There is a good chance that I will be gone, moved out, in a month. I will be taking a new route, in a new train, to work, from a new city that is very old to me.
Strange. The idea that I am leaving is strange. You don't know how much you have been ensconced in a place, how much attachment you have to a place, until you leave it. I suppose it's the same for people. But at the same time, the feeling of nostalgia, for a place, for a person, is often much more short-lived than we presuppose when we haven't arrived at the exit point yet. I don't think I will miss my little city much, but at least right now, I feel the nostalgia is inevitable.
It's funny that only after less than two months I recognize so many things that the train passes by. Nothing really changes in two months along any train track, of course, but you'd never really think about that. The same abandoned construction site, the same graveyard, the same parking lot, perhaps with slightly different composition of cars, same minor-league baseball field. I notice a lot of things, and hopefully, that's a good sign that I am not always so full of myself.
The reality is also that I am more and more ready to leave. Last night I went to the first Tuesday night milonga this year after much anticipation with the new place. The new space is bizarre; it's big in size but feels very claustrophobic. The ceiling is low and the shape is a very long rectangle. And the entire interior, including the low ceiling, is lined with wood so I feel like I am in a box. Strangely, this box feels even smaller than the box I was in yesterday in the train. I danced with the same people, except for this woman that was new and happened to be the complainer that lived upstairs who used to call whenever the tango music got too loud for her. Ironic how she actually dances and is Argentinian but was the complainer that caused much grief to those of us who actually listen to the music when dancing. Last night I didn't feel charmed by the city. Last night I felt reaffirmed that there was nothing left here for me. And I was about to do what so many before me have done: leaving.
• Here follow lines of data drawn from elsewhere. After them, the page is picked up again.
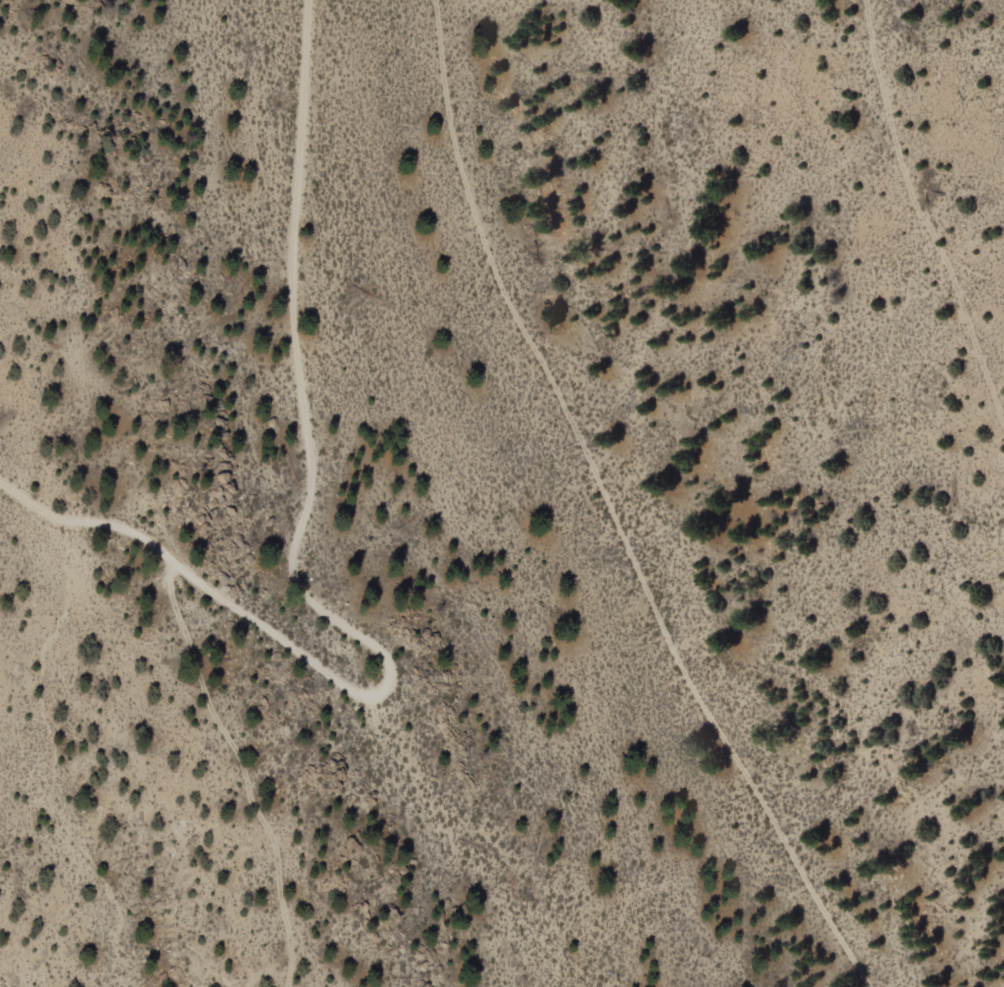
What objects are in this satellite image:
road: (918, 224)
road: (616, 510)
road: (301, 590)

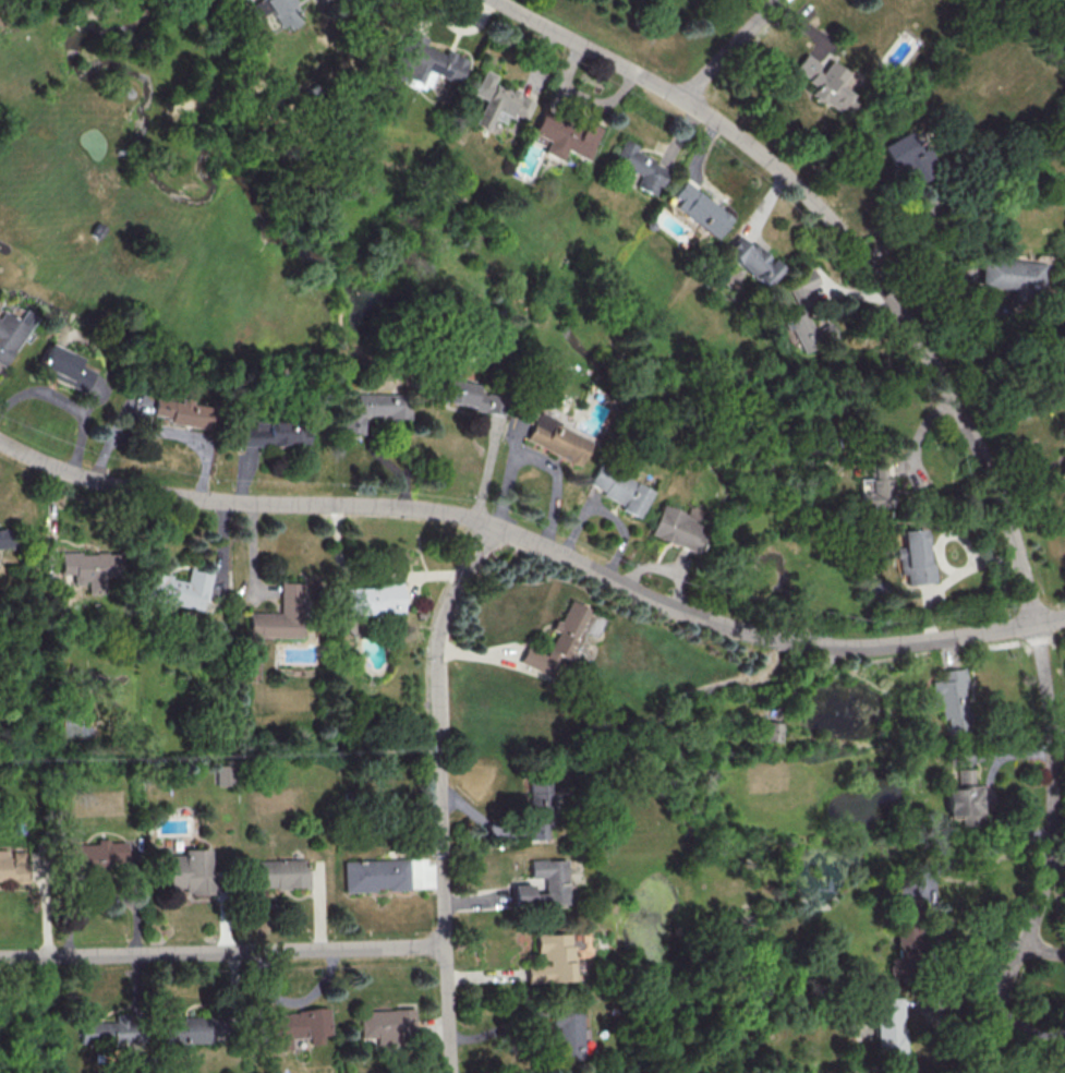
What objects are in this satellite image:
building: (278, 11)
road: (729, 47)
building: (424, 62)
building: (826, 80)
building: (499, 100)
building: (564, 135)
road: (132, 150)
building: (907, 157)
building: (642, 167)
building: (702, 209)
road: (851, 239)
building: (754, 260)
river: (478, 263)
building: (1012, 274)
building: (803, 288)
road: (1021, 321)
building: (801, 330)
building: (11, 332)
building: (63, 367)
building: (457, 393)
road: (66, 403)
building: (371, 409)
building: (180, 411)
road: (163, 429)
building: (273, 433)
building: (555, 439)
building: (1063, 469)
building: (874, 488)
building: (618, 489)
building: (675, 528)
road: (522, 536)
building: (4, 537)
building: (913, 556)
building: (88, 568)
road: (366, 574)
building: (177, 589)
building: (371, 599)
building: (280, 615)
road: (1050, 618)
river: (780, 637)
building: (557, 641)
building: (250, 669)
building: (951, 699)
building: (771, 730)
building: (224, 773)
road: (439, 792)
building: (964, 798)
building: (539, 810)
road: (1051, 852)
building: (96, 854)
river: (741, 859)
building: (14, 871)
building: (191, 871)
road: (1056, 871)
building: (284, 875)
building: (379, 876)
building: (544, 883)
road: (932, 890)
building: (906, 929)
road: (1045, 946)
road: (222, 949)
building: (551, 959)
building: (389, 1025)
building: (887, 1025)
building: (300, 1028)
building: (196, 1030)
building: (566, 1032)
building: (110, 1033)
The main reason, the underlying reason, the most encompassing reason, for my leaving is that I feel no identity here. It's true that it was here that I made the greatest number of self-discoveries; it was here that I felt most responsible for my own growth; it was here that I finally started to understand life, understand people, friendship, and love. But none of my growth carried the city with me; the city, being small and cozy, allowed me to grow, gave me space and time to make these discoveries, the soil for my seeds of philosophies, and all this allowed me to start walking on the path of peace. It is for this reason that I find so strange when some people complain about this city because they only see the bad differences. I think it's worthwhile judging a place for what it is, and not in reference to what you have been used to.
So now that I have grown up, finally, I can go into the tough world of New York. And it doesn't feel tough at all. Partly because I already know a lot of people there; none I can call a real friend, but plenty I can hang out with if I want. Friends enrich my life, but I don't need them in the area where I live. I already have friends, both here and in other places in the country, int the world. Part of this maturity is that I can live alone, live in peace, without having the presence of friends around me. I have mentioned several times that I like being alone; I enjoy an evening alone.
The exception is when I want to be with someone and that the couch, the bed, the kitchen table, remains empty, that there is no other toothbrush in the bathroom, that the guest wash towel remains dry and fresh. Perhaps that's the next level of maturity, to enjoy life without even thinking about having a woman. It's like what that tango dancer told me; she doesn't need a boyfriend, and often doesn't even want one, too much trouble. I think there's something immature about avoiding relationships because you're unable to handle another human being, but it's absolutely admirable that you can live happily without the guarantee of the warmth of another body. But that's something in the future for me, if it ever comes. Now I simply wish I had someone. I think about the few people I might be interested in New York, but knowing how fantasies have gotten me in big trouble, I try not to think about them or the impossibilities they might bring me. For now the most important thing is to plan my move.
Move to the city where much of my identity is based. It was not the city where I had the best time. Like India, there is much suffering in the past with New York; in fact, one can say that nearly all the roots of my troubles come from that city. It's tough being an immigrant of a different race growing up in a racist city of millions of lonesome souls. But it is my identity. More than China. More than any other place. I am a Chinese immigrant before I am Chinese. I went shopping this weekend in Brooklyn, and I had to look at myself many times in the mirror when I was trying things on. Every time I looked at myself, I was puzzled: who am I? What clothing would show what part of me that I want to show? How am I different from everyone else? How do clothes that are sold to everyone help make me unique? They are paint, and they are for everyone, but how I use them on the canvass of my body, of my soul, makes me unique or makes me a conformist. I can't help but think about how other girls would see me. It's bad. I want to look in some ways that would attract women.
But that's not abnormal. Fashion, is that really about self-worth, identity? Ideally, yes. But really, practically, it's about looking amazing in front of your friends, in front of strangers you want to fall for you, or at least think about you even for a second. But standing there before the mirror, it gave me an opportunity to start the search for my identity that can be manifested visually. Just by standing there myriads of questions arose in the form of "Who are you?"